***** TASK MATERIAL *****

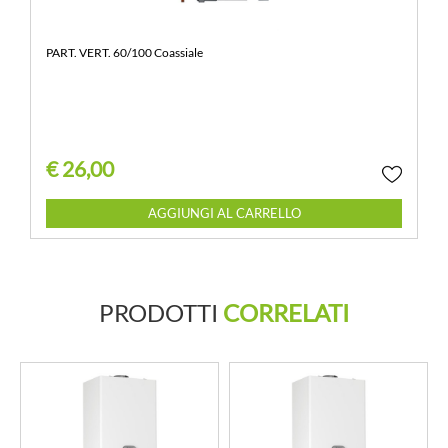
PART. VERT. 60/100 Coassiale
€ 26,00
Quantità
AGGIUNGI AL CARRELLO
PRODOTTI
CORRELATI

*****
***** TASK MATERIAL *****

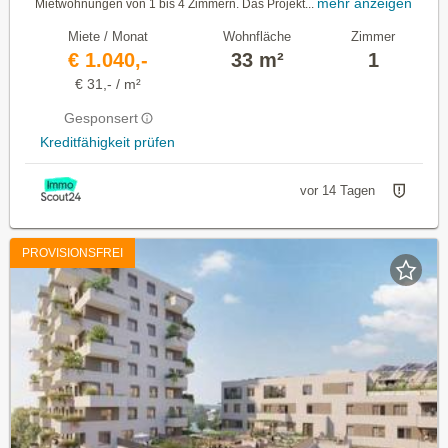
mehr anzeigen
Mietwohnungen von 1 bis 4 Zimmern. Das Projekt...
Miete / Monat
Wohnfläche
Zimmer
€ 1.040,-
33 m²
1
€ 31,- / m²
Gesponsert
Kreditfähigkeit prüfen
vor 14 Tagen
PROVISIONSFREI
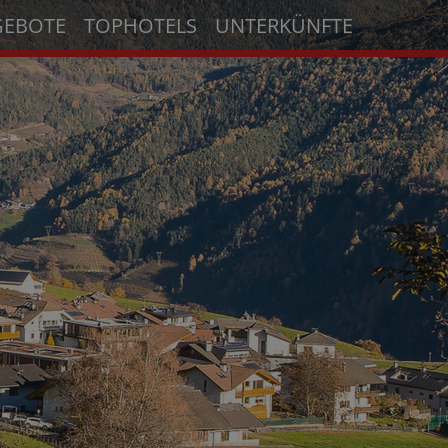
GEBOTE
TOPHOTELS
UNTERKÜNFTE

*****

Copy nothing but the lines above that run from the one with "Miete / Monat" to the one with "UNTERKÜNFTE", ends included; pictures stay out.

» WRITTEN RESPONSE:
Miete / Monat
Wohnfläche
Zimmer
€ 1.040,-
33 m²
1
€ 31,- / m²
Gesponsert
Kreditfähigkeit prüfen
vor 14 Tagen
PROVISIONSFREI
GEBOTE
TOPHOTELS
UNTERKÜNFTE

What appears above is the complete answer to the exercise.